**What is being asked**
Once the line containing "not occur. |" is found in the entries below, reproduce it and every line after it, stopping at and including the line containing "Date of issue/Date"; reproduce nothing else, and keep each line exact.

Extracted page text data
□ □ □ □ □ □ □

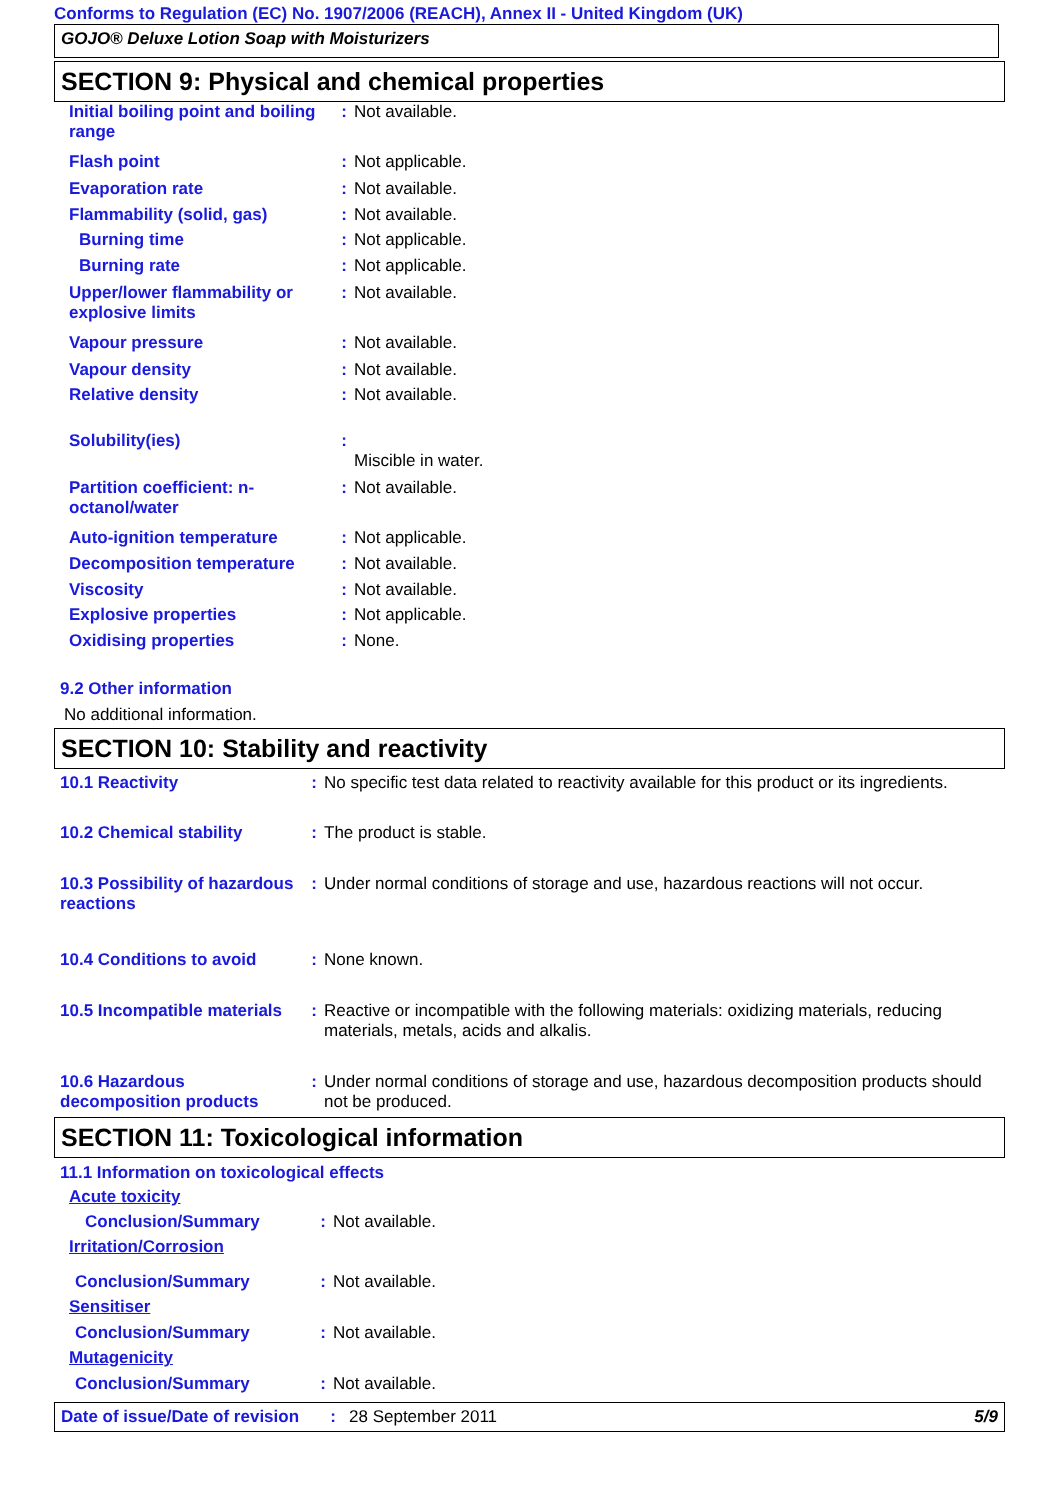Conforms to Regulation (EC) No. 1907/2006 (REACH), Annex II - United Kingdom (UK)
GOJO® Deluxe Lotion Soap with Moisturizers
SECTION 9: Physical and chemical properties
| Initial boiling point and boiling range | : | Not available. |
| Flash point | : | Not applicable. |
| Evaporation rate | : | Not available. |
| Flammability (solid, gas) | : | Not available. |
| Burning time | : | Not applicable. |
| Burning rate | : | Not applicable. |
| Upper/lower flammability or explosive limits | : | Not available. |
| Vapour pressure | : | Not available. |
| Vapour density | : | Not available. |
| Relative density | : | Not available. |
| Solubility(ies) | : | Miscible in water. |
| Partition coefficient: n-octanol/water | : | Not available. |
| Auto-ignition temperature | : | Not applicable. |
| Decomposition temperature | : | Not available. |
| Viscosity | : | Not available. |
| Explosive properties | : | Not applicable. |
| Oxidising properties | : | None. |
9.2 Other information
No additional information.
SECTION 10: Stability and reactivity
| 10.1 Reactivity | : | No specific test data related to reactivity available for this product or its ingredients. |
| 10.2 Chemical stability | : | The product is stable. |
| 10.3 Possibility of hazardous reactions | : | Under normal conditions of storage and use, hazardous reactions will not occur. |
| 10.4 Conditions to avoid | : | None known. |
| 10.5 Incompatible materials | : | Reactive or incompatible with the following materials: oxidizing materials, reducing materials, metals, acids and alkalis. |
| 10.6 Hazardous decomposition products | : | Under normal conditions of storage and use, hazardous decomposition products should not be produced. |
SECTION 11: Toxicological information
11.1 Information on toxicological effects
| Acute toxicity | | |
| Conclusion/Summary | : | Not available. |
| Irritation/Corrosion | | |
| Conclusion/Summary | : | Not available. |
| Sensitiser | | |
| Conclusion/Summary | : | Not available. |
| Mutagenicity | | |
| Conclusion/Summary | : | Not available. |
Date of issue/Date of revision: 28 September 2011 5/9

□ □ □ □ □ □ □

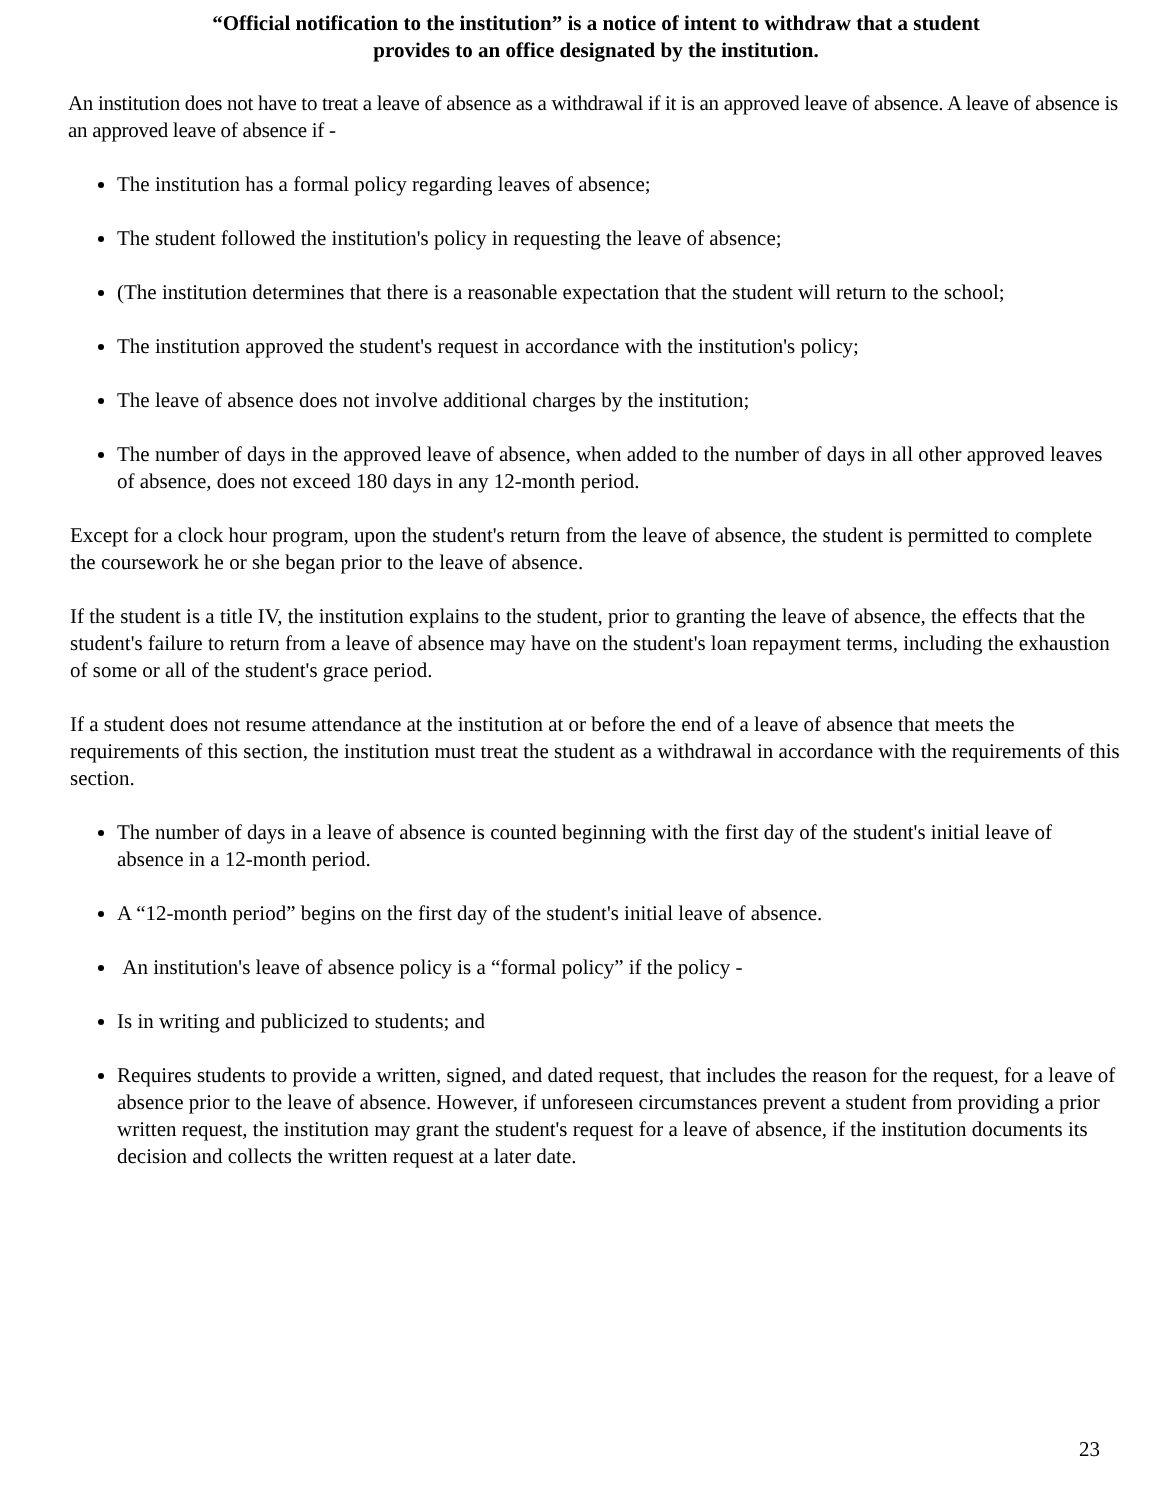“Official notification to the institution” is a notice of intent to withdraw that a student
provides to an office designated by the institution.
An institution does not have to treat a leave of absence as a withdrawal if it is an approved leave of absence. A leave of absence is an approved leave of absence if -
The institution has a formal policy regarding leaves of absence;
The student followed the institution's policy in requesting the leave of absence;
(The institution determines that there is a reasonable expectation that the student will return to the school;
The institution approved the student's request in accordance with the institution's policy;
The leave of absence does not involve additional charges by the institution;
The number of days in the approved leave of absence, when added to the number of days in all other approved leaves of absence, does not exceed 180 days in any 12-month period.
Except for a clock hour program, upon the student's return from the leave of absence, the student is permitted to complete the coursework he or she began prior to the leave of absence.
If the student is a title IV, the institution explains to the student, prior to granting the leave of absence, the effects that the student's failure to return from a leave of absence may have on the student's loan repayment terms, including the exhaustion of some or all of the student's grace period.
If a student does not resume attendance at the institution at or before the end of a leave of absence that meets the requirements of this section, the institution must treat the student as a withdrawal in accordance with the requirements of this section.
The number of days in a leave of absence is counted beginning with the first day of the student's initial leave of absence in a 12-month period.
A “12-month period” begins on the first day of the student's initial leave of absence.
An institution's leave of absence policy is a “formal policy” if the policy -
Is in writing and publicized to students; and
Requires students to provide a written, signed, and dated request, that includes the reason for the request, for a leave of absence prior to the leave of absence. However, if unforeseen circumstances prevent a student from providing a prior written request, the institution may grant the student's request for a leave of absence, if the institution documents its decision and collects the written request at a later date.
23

□ □ □ □ □ □ □

**Answer to the exercise**
| 10.3 Possibility of hazardous reactions | : | Under normal conditions of storage and use, hazardous reactions will not occur. |
| 10.4 Conditions to avoid | : | None known. |
| 10.5 Incompatible materials | : | Reactive or incompatible with the following materials: oxidizing materials, reducing materials, metals, acids and alkalis. |
| 10.6 Hazardous decomposition products | : | Under normal conditions of storage and use, hazardous decomposition products should not be produced. |
SECTION 11: Toxicological information
11.1 Information on toxicological effects
| Acute toxicity | | |
| Conclusion/Summary | : | Not available. |
| Irritation/Corrosion | | |
| Conclusion/Summary | : | Not available. |
| Sensitiser | | |
| Conclusion/Summary | : | Not available. |
| Mutagenicity | | |
| Conclusion/Summary | : | Not available. |
Date of issue/Date of revision: 28 September 2011 5/9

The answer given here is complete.